One of those shared values was the belief that art and literature are for all, not only to be enjoyed by those who could afford to buy it, or to study it. Gray’s love of and support for public libraries was vehement (he discussed it on the SWH! podcast which you can listen to in full below), and more than most artists he made his work genuinely public – the murals in Glasgow’s Oran Mor and Hillhead Subway station being just two fantastic examples. He didn’t seek praise for this, he believed it was fundamental to any civilised society. For Gray art and literature are not hobbies, pastimes or diversions, they are central to the human experience and our general well-being, and as such support for them is essential.
But it is as one of Scotland’s greatest writers that he is best known, and, as often happens when someone writes a much-loved and acclaimed classic, (as Gray unarguably did with Lanark), their other work can get overlooked. As well as his novels, which include his own favourite 1982, Janine, Something Leather, Poor Things, A History Maker and Old Men In Love, he was a master of the short story, with the collection Every Short Story 1951 – 2012 being an essential publication.
Then there are his often overlooked collections of poetry, the plays, the non-fiction, just a few of which are Why Scots Should Rule Scotland, The Book Of Prefaces, A Life In Pictures, and Of Me & Others: An Autobiography, and his translations. And that’s before you consider his work as an artist and illustrator for others. Alasdair Gray didn’t just tell us that art was essential – through his life and work he showed us it was.
But it is his warmth and kindness which will stay with me – an example of how we should treat others. During my time as one of his secretaries he often had me reply to emails asking him for a review, a piece of work, or a possible appearance by saying that, while he was flattered to be asked, they should perhaps consider another. He would then suggest artists, writers, and friends who he thought would be perfect for whatever they were asking, and who would better benefit from it.
I often got the feeling that he was almost embarrassed by his relative fame in comparison to some of his contemporaries, and wanted to use it to promote those he admired and loved. A telling example of this can be found in his ‘Postscript’ to Agnes Owens’ Gentlemen of the West which is fulsome in its praise, but which was typical of the man.
He also had a wicked sense of humour. My first day of working with him I arrived at his flat for 9am, nervous of course, and he answered the door in vest and pants, one sock on, one off – and a bowl of porridge in hand. He never did that again and I’m sure it was some sort of test to see if I was thrown by such ‘eccentricity’ (he was fully aware of his public image, and played with it). In truth, he was hard working and thorough – a working day often split into a morning of writing, and an afternoon of painting (or vice-versa), and then the evenings off. He seemed to take to heart Thomas Edison’s proclamation that, “Genius is 1% inspiration, 99% perspiration.” No matter the numbers, there was undeniable genius.
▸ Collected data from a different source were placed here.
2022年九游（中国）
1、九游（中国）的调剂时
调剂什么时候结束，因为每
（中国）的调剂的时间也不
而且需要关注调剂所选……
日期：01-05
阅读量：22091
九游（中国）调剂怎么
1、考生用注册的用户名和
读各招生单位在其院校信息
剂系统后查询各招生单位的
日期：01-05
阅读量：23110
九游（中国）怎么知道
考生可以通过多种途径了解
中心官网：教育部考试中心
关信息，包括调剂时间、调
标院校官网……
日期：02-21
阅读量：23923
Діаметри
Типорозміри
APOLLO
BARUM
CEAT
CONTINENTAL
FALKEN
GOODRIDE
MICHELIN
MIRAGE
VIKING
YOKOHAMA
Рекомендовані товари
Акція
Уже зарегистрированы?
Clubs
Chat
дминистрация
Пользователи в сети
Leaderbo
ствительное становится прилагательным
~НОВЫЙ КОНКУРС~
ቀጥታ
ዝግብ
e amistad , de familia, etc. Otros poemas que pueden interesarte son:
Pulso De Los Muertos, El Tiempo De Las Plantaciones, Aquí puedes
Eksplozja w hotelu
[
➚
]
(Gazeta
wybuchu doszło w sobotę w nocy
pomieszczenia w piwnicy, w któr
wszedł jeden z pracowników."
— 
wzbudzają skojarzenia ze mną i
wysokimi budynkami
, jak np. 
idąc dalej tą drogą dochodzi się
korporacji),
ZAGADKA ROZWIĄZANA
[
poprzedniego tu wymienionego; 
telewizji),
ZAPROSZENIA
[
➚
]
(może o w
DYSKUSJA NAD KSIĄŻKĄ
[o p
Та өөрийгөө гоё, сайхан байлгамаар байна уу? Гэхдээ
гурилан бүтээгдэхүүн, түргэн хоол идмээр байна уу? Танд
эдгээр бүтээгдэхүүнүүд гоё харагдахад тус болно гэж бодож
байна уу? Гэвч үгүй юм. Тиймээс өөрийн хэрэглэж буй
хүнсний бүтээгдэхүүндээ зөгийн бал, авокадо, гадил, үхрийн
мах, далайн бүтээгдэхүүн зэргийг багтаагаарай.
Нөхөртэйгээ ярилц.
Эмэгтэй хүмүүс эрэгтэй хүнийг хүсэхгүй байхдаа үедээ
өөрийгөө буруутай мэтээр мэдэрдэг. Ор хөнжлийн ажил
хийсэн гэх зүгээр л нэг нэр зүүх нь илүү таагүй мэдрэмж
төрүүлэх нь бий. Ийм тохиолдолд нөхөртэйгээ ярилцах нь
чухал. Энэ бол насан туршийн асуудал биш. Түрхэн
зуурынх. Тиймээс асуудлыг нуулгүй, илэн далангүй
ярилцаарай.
My most treasured memory of Alasdair Gray would be one sunny Saturday morning in 2013 when, instead of editing Of Me & Others as planned, he asked if I would like to hear something else he was working on. We sat in his kitchen and for an hour or so he read from hand-written manuscripts which turned out to be the beginning of his translation of ‘Dante’s Divine Trilogy’ (the first two parts, Hell & Purgatory, have now been published by Canongate). It was a mesmeric, and increasingly excitable, performance which seemed to roll away the years, and which almost had me in tears when I thought of how lucky I was to be there.
Some say, ‘Never meet your heroes, they’re sure to disappoint you’ – well I was lucky enough to meet one of mine and on a personal level he didn’t let me down once. But collectively Alasdair Gray has left us a legacy and a vision which should neither be forgotten or ignored. He famously asked us to “Work as if you live in the early days of a better nation“, a quote from the Canadian poet Dennis Lee which is engraved in the Scottish Parliament building. Alasdair Gray made this, and us, a better nation, and we should all be thankful for that.